Another question to challenge the epistemology: Why doesn't the "designer" insinuate itself into the domains of other worlds in the solar system to create ("design") life? Why isn't Mercury inhabited, or Venus? Or Jupiter? IF the designer is also omnipotent it ought to be able to design outside of purely natural (or terrestrial) norms and limits. (Thus an organism on Venus, for example, that can live off sulphuric acid, CO2 in the atmosphere and an atmospheric pressure of 90 atm.)If the designer is not omnipotent, and indeed doesn't exist in the first place - it makes more sense that life will only occur on certain planets within habitable temperature zones and containing the elements (oxygen, nitrogen, water etc.) needed for life. In such cases, it isn't "design" at work but a long, gradual process of chemical evolution that eventually leads to life forms. Thus, the only real emergent reason for a designer in the first place would be that it possesses ubiquitous power to design ANYWHERE! If it can't do that, or is limited by conditions already in place - we simply don't need it, it's redundant.

The final challenge to toss at the God-claimant is predicting what the designer or design agent can do for another planet other than Earth. Provide him with ‘x’ attributes of the unknown planet (also give also the spectral class of the star) and let him specify the nature of the “designed” life that would emerge. If he knows his designer deity as well as he claims, he ought to be able to do this and display flexibility irrespective of the parameters thrown at him.

Failing that, force him to offer tests of falsification. Make him tell you what observation – if anything – will falsify his claim.
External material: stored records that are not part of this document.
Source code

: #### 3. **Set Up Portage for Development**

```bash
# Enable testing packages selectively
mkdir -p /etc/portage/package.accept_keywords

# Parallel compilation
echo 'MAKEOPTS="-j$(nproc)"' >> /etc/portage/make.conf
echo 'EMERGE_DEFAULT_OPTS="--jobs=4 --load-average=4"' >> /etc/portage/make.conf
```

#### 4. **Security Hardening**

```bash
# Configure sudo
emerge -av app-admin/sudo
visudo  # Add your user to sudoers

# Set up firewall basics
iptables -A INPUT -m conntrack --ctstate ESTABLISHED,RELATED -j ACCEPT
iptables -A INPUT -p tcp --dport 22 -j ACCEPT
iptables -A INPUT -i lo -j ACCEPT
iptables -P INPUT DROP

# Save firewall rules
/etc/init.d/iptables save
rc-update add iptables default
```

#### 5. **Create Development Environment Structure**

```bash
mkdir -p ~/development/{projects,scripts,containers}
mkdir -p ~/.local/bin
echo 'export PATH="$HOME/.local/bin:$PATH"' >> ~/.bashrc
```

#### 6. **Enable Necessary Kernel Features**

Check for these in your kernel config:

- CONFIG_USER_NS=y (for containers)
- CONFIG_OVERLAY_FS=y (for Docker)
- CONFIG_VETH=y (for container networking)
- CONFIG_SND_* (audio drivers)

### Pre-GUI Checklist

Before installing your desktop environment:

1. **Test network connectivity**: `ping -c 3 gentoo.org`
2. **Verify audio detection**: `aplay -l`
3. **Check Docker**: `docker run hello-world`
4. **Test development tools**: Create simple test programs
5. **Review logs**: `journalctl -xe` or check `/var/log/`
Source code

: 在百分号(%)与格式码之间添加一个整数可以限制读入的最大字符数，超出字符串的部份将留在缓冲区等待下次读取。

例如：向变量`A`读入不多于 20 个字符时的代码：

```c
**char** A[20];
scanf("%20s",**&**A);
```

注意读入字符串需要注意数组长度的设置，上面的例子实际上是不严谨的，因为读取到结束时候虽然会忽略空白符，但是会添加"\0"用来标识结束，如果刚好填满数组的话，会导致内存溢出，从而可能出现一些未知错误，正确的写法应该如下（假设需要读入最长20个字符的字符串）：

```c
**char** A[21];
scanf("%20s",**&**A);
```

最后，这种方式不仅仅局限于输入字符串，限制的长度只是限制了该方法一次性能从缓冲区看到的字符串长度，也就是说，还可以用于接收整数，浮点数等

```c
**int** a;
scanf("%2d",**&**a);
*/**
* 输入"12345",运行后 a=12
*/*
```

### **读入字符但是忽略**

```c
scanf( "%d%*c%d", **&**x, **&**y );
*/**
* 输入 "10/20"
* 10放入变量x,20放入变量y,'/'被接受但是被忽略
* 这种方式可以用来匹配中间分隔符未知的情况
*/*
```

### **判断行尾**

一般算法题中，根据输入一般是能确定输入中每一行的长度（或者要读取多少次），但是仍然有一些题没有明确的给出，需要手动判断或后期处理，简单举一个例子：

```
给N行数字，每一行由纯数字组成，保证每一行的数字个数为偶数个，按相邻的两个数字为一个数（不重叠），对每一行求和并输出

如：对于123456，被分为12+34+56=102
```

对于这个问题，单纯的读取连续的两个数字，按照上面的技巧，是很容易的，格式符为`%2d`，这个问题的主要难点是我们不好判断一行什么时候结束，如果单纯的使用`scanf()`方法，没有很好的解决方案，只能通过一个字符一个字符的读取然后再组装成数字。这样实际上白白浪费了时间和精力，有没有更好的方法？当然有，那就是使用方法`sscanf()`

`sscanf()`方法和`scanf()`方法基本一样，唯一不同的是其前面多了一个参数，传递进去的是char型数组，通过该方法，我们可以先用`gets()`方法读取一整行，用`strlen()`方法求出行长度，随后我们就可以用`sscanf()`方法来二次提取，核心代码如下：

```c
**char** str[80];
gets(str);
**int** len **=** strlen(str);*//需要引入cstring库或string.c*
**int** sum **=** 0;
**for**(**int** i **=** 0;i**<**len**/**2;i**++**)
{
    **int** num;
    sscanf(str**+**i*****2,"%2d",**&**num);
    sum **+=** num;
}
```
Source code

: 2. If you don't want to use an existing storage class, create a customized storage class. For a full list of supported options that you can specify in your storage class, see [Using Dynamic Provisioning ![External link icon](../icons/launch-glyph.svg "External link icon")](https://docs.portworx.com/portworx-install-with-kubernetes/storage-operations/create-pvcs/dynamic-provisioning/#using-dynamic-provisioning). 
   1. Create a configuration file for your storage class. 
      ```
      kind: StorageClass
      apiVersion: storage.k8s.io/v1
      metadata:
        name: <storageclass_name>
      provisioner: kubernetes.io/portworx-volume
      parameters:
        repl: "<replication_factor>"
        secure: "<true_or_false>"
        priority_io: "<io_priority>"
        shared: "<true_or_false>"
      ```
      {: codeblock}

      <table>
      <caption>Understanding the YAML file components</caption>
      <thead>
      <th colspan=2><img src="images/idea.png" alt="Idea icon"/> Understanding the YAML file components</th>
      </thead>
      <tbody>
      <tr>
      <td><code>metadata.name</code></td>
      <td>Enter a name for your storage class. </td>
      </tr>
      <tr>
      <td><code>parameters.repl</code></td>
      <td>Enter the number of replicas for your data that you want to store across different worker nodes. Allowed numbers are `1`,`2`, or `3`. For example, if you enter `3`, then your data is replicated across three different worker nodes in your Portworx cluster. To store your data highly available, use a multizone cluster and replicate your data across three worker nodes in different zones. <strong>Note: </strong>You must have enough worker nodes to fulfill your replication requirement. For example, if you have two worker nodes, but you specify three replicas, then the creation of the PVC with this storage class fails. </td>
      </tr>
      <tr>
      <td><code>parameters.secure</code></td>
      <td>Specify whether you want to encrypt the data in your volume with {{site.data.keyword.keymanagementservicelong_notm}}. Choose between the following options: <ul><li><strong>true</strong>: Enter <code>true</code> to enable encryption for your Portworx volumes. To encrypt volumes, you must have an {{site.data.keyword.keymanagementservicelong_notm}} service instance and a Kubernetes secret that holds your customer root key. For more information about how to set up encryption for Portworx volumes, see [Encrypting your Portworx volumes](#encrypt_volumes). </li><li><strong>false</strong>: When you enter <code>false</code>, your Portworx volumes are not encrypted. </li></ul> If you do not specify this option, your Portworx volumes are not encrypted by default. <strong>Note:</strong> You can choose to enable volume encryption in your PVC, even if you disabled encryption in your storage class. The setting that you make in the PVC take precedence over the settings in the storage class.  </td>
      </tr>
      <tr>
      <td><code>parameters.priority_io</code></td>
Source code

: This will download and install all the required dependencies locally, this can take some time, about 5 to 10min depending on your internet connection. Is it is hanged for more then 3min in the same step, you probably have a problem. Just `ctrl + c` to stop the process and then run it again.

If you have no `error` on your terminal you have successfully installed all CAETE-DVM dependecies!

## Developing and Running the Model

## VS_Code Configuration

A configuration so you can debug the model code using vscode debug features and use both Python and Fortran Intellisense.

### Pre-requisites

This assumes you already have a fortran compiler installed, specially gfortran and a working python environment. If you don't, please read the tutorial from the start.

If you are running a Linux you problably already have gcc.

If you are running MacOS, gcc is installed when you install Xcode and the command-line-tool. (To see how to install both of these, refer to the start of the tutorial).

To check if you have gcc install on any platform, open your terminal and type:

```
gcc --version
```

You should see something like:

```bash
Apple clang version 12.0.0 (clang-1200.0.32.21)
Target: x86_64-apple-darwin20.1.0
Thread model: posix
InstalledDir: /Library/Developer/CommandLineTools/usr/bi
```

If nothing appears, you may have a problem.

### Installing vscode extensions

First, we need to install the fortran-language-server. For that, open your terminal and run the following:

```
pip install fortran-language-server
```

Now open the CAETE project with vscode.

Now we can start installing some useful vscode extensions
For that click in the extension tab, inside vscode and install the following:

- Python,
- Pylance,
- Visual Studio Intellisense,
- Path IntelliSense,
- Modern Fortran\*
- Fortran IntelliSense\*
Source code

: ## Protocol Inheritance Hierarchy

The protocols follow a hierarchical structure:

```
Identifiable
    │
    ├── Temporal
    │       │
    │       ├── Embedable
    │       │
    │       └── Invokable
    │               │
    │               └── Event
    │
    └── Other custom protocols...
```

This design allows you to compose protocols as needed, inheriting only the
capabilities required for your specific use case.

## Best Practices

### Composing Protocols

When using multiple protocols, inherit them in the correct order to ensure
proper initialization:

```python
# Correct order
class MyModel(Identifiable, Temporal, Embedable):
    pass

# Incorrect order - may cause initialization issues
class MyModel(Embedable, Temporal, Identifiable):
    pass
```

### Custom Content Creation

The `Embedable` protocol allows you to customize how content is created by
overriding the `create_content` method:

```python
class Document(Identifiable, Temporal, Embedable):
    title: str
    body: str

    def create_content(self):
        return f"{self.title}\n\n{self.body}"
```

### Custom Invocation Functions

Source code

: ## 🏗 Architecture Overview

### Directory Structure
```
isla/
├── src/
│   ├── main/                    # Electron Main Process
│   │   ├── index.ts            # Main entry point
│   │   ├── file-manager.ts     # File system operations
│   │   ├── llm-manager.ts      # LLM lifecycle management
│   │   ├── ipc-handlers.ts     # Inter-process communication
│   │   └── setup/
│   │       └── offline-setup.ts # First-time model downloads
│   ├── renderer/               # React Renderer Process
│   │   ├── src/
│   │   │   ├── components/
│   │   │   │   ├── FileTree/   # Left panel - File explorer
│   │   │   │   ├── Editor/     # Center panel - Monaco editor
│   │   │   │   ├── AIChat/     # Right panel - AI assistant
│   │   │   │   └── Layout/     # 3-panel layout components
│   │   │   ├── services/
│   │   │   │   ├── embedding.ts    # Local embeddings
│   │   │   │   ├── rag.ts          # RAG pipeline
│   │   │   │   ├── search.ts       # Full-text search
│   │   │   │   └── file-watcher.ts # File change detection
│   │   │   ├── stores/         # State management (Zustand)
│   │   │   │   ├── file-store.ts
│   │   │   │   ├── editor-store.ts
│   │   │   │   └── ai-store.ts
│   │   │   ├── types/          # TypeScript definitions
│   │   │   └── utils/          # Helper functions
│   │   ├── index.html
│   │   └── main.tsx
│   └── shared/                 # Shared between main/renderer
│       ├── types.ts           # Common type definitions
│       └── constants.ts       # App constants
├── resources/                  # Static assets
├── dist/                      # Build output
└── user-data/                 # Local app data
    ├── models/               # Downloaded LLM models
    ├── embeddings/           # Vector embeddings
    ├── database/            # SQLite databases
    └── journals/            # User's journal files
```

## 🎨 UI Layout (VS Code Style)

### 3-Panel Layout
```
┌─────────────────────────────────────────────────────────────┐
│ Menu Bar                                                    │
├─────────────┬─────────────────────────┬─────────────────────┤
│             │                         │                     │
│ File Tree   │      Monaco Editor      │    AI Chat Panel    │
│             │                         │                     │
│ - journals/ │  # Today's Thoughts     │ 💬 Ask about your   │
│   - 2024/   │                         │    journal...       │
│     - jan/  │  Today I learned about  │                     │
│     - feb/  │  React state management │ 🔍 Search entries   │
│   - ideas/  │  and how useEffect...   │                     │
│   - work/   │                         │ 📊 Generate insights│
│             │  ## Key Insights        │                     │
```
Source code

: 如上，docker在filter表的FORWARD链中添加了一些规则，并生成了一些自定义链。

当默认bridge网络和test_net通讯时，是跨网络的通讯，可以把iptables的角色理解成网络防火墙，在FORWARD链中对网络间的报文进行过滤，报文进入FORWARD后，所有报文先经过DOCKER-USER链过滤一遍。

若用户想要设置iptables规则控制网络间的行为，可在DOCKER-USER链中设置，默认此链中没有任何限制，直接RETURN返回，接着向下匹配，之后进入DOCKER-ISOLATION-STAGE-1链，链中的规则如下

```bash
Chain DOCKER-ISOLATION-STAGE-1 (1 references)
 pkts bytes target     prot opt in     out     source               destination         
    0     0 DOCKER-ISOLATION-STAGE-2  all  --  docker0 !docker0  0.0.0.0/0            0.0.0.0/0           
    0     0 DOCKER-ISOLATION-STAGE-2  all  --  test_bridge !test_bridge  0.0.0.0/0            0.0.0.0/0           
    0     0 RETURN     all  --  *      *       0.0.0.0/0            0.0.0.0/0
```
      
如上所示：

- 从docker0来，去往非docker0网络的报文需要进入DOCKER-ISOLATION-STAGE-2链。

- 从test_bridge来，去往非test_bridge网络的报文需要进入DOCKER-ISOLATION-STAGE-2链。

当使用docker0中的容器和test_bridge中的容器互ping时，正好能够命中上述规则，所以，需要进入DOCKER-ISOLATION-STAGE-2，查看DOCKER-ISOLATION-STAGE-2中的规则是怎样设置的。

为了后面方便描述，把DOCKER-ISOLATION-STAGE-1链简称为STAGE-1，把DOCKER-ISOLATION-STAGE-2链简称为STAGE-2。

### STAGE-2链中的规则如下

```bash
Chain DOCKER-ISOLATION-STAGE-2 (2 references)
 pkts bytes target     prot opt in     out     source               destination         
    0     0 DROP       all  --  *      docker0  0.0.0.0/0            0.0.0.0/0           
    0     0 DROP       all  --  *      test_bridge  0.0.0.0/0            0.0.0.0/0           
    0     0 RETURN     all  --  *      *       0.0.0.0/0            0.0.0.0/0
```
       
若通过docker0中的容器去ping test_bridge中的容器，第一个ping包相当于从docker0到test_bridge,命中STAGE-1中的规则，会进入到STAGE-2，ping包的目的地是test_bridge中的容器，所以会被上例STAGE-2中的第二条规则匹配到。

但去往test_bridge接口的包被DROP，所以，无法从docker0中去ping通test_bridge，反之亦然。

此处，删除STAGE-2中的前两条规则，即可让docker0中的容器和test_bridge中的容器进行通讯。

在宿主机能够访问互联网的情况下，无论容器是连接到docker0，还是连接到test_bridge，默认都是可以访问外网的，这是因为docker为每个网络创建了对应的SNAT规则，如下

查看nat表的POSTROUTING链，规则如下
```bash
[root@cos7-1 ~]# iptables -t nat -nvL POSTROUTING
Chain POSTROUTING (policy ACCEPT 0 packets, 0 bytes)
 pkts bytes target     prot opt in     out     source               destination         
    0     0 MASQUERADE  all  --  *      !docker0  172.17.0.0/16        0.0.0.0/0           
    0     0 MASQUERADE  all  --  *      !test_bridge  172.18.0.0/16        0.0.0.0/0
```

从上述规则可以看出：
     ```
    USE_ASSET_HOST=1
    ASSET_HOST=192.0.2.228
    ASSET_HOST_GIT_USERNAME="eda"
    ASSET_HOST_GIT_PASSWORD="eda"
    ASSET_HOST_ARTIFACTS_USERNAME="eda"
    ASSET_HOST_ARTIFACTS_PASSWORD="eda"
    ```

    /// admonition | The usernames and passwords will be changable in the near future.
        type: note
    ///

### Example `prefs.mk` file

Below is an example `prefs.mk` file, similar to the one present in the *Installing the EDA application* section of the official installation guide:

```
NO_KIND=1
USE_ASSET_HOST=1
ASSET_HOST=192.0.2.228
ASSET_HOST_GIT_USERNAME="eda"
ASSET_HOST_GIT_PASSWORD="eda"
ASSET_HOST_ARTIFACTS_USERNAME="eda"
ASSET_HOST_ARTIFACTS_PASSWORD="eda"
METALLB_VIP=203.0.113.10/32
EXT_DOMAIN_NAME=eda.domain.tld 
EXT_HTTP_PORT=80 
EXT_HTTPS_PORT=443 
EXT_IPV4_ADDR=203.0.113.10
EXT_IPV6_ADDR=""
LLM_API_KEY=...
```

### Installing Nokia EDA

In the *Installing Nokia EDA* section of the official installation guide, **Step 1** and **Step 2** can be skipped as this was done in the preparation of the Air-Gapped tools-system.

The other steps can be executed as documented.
Ideally, force him to relate this to chromosomal observations for various genomes on Earth.(Say using the cytochrome-c gene in one or more species, to determine their interrelatedness, say of the human to the chimp, or the human to a lowly yeast species).

Tipler, at least, has done that – and interestingly, one finds that most of his proffered “tests” have already been falsified. For example, his claim that there can be no “heat death” of the universe. However, the current acceleration of the cosmos via dark energy shows indeed that all the bodies of the cosmos will indeed one day cool to absolute zero temperature. No humanity, no life, no consciousness. It is but a matter of time.

Unwin, Ken Ham and others get away with their nonsense and specious “proofs” largely because skeptics and Atheists fail to call them on their baloney. Demanding that they provide a real epistemological basis for their lunatic claims, as opposed to Bayesian smoke and mirrors. Alas, we often have such a volume of baloney to rebut, that it is often difficult to prioritize!